Berlin (dpa/lnw) - Nordrhein-Westfalen ist bei der Dichte des öffentlichen Ladenetzes für Elektroautos die Nummer zwei unter den Flächenländern in Deutschland. Im bevölkerungsreichsten Bundesland sind nach aktuellen Zahlen des Bundesverbands der Energie- und Wasserwirtschaft (BDEW) 161 Ladepunkte pro 1000 Quadratkilometer zu finden. Höher ist die Ladepunktdichte nur in Baden-Württemberg mit 173 Lademöglichkeiten pro 1000 Quadratkilometern. Insgesamt gibt es in NRW knapp 5500 öffentlich zugängliche Ladepunkte.

Dienstag, 08.12.2020, 06:39 Uhr aktualisiert: 08.12.2020, 06:52 Uhr
Ein Elektroauto wird an einer Ladesäule geladen.

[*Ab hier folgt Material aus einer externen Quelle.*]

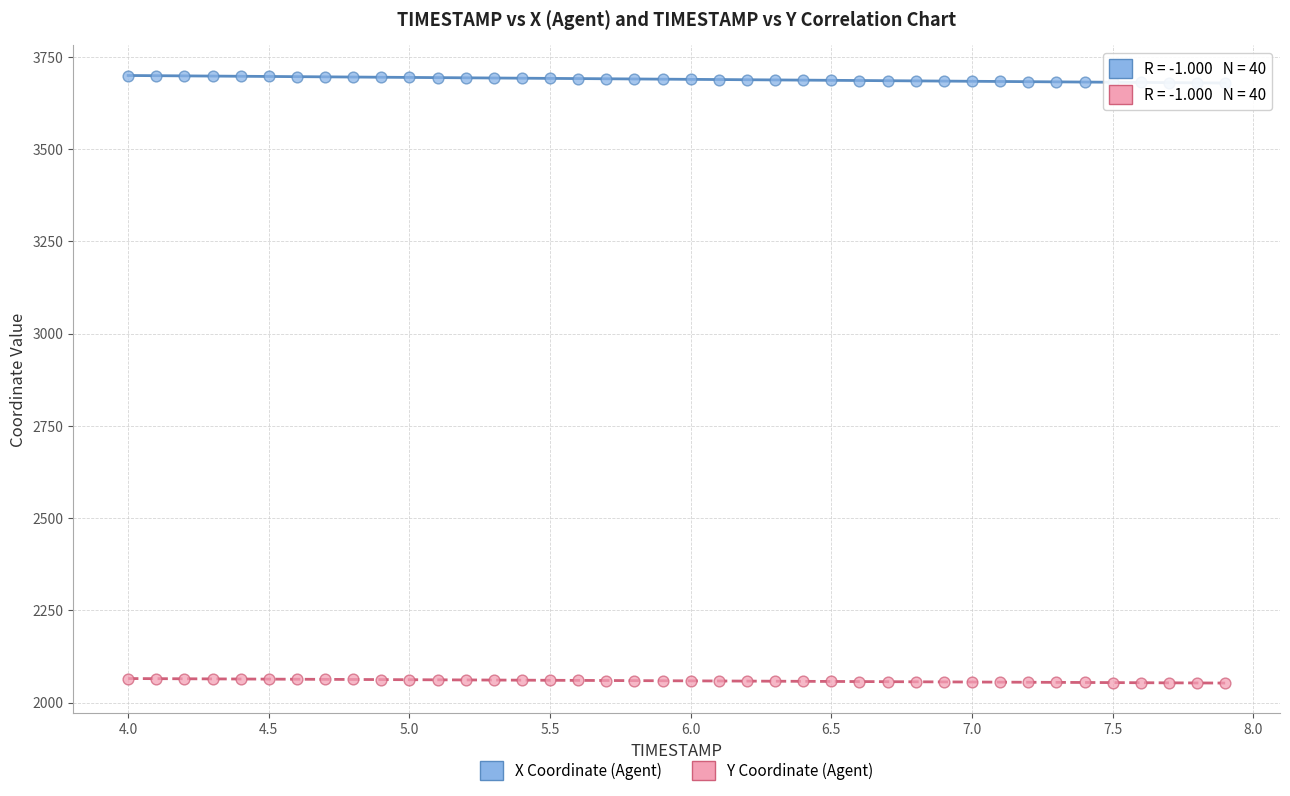

Which series reaches the maximum Y coordinate?

X Coordinate (Agent)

Ein Elektroauto wird an einer Ladesäule geladen. Foto: Sven Hoppe

Unter den Großstädten hat Berlin mit 1355 öffentlichen Ladepunkten die Führung im Städteranking des BDEW-Ladesäulenregisters. Die Hauptstadt wird dicht gefolgt von München (1286 Ladepunkten) und Hamburg (1161). Mit deutlichem Abstand kommen Stuttgart (498), Essen (366, Regensburg (263), Düsseldorf (259) und Köln (236). Die Daten stammen aus dem bundesweiten «Ladesäulenregister», das der BDEW mit betreibt. Sie zeigen die Situation Ende Oktober/Anfang November.

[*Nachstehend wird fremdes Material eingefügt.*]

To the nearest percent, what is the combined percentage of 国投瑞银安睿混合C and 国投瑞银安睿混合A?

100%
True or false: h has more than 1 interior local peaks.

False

Deutschlandweit können Fahrer von Elektrofahrzeugen an 33 107 Ladepunkten Strom zapfen. Das reicht aus Sicht von Verkehrsminister Andreas Scheuer (CSU) derzeit aus. Weil der Verkauf von Elektroautos derzeit Fahrt aufnimmt, soll der Ausbau des Ladenetzes beschleunigt werden. Auch der Verband der Automobilindustrie dringt auf mehr Tempo beim Bau von Ladesäulen.